▶ [About this exercise]:
Go through the material under this sentence. Return every line holding "ESSEX".
○ ○ ○
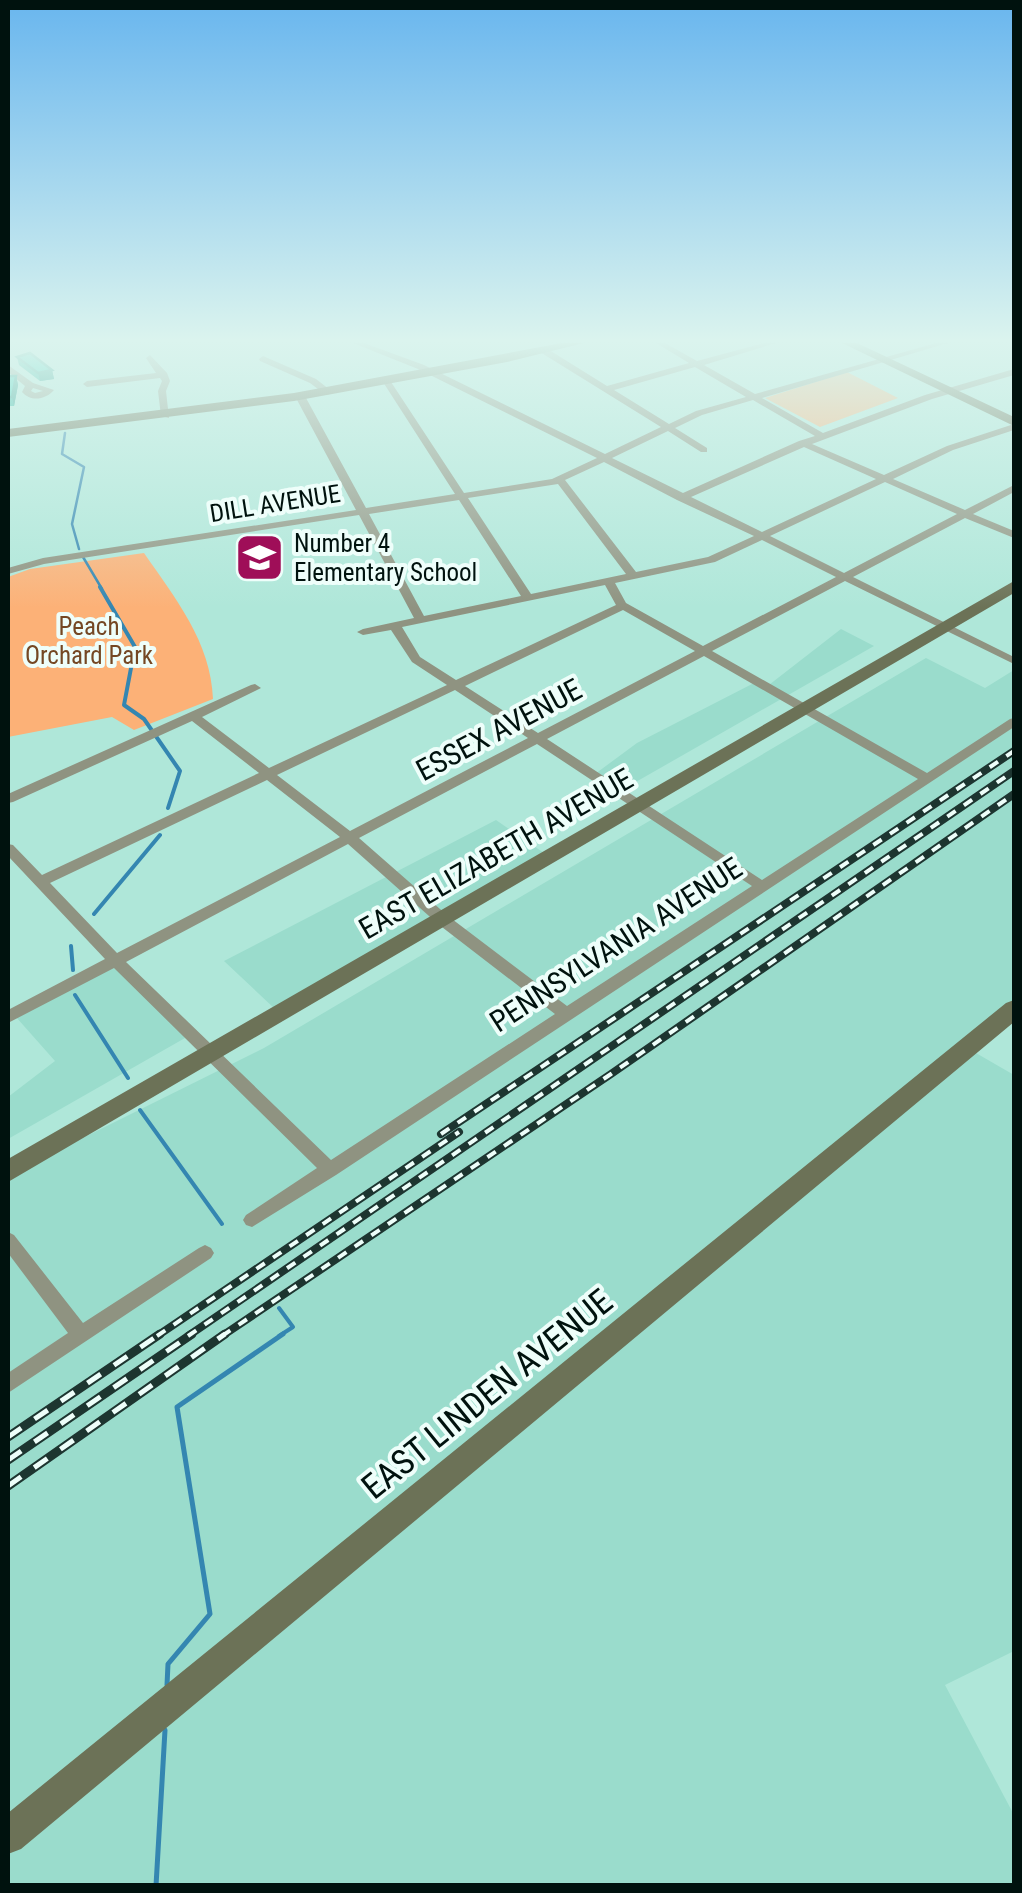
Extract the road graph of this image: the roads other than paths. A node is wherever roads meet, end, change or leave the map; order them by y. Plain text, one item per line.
1 (319, 431) edge
2 (419, 431) edge
3 (546, 431) edge
4 (661, 431) edge
5 (676, 431) edge
6 (813, 431) edge
7 (829, 431) edge
8 (994, 431) edge
9 (819, 435) junction
10 (802, 443) junction
11 (704, 450) dead end
12 (604, 460) junction
13 (884, 479) junction
14 (560, 480) junction
15 (1014, 488) edge
16 (462, 497) junction
17 (681, 498) junction
18 (363, 512) junction
19 (966, 514) junction
20 (1014, 535) edge
21 (760, 538) junction
22 (8, 571) edge
23 (633, 576) junction
24 (843, 579) junction
25 (608, 582) junction
26 (1014, 586) edge
27 (528, 598) junction
28 (623, 606) junction
29 (421, 620) junction
30 (395, 626) junction
31 (944, 629) junction
32 (363, 632) dead end
33 (702, 652) junction
34 (1014, 662) edge
35 (456, 685) junction
36 (255, 688) dead end
37 (801, 708) junction
38 (193, 716) junction
39 (1014, 722) edge
40 (540, 738) junction
41 (266, 775) junction
42 (925, 777) junction
43 (8, 798) edge
44 (640, 806) junction
45 (350, 837) junction
46 (8, 848) edge
47 (40, 882) junction
48 (762, 886) junction
49 (442, 920) junction
50 (117, 959) junction
51 (1014, 1008) edge
52 (565, 1013) junction
53 (8, 1016) edge
54 (208, 1056) junction
55 (330, 1170) junction
56 (8, 1172) edge
57 (252, 1220) dead end
58 (8, 1240) edge
59 (205, 1252) dead end
60 (81, 1335) junction
61 (8, 1384) edge
62 (8, 1836) edge

1 - 18 street
2 - 16 street
3 - 12 street
4 - 12 street, DILL AVENUE
5 - 11 street
6 - 9 street
7 - 9 street
8 - 13 street
9 - 10 street
10 - 13 street
10 - 17 street
12 - 14 street, DILL AVENUE
12 - 17 street
13 - 19 street
13 - 21 street
14 - 16 street, DILL AVENUE
14 - 23 street
15 - 19 street, ESSEX AVENUE
16 - 18 street, DILL AVENUE
16 - 27 street
17 - 21 street
18 - 22 street, DILL AVENUE
18 - 29 street
19 - 20 street
19 - 24 street, ESSEX AVENUE
21 - 23 street
21 - 24 street
23 - 25 street
24 - 31 street
24 - 33 street, ESSEX AVENUE
25 - 27 street
25 - 28 street
26 - 31 street, EAST ELIZABETH AVENUE
27 - 29 street
28 - 33 street
28 - 35 street
29 - 30 street
30 - 32 street
30 - 35 street
31 - 34 street
31 - 37 street, EAST ELIZABETH AVENUE
33 - 37 street
33 - 40 street, ESSEX AVENUE
35 - 40 street
35 - 41 street
36 - 38 street
37 - 42 street
37 - 44 street, EAST ELIZABETH AVENUE
38 - 41 street
38 - 43 street
39 - 42 street, PENNSYLVANIA AVENUE
40 - 44 street
40 - 45 street, ESSEX AVENUE
41 - 45 street
41 - 47 street
42 - 48 street, PENNSYLVANIA AVENUE
44 - 48 street
44 - 49 street, EAST ELIZABETH AVENUE
45 - 49 street
45 - 50 street, ESSEX AVENUE
46 - 47 street
47 - 50 street
48 - 52 street, PENNSYLVANIA AVENUE
49 - 52 street
49 - 54 street, EAST ELIZABETH AVENUE
50 - 53 street, ESSEX AVENUE
50 - 54 street
51 - 62 street, EAST LINDEN AVENUE
52 - 55 street, PENNSYLVANIA AVENUE
54 - 55 street
54 - 56 street, EAST ELIZABETH AVENUE
55 - 57 street, PENNSYLVANIA AVENUE
58 - 60 street
59 - 60 street
60 - 61 street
○ ○ ○
▶ [Expected output]:
15 - 19 street, ESSEX AVENUE
19 - 24 street, ESSEX AVENUE
24 - 33 street, ESSEX AVENUE
33 - 40 street, ESSEX AVENUE
40 - 45 street, ESSEX AVENUE
45 - 50 street, ESSEX AVENUE
50 - 53 street, ESSEX AVENUE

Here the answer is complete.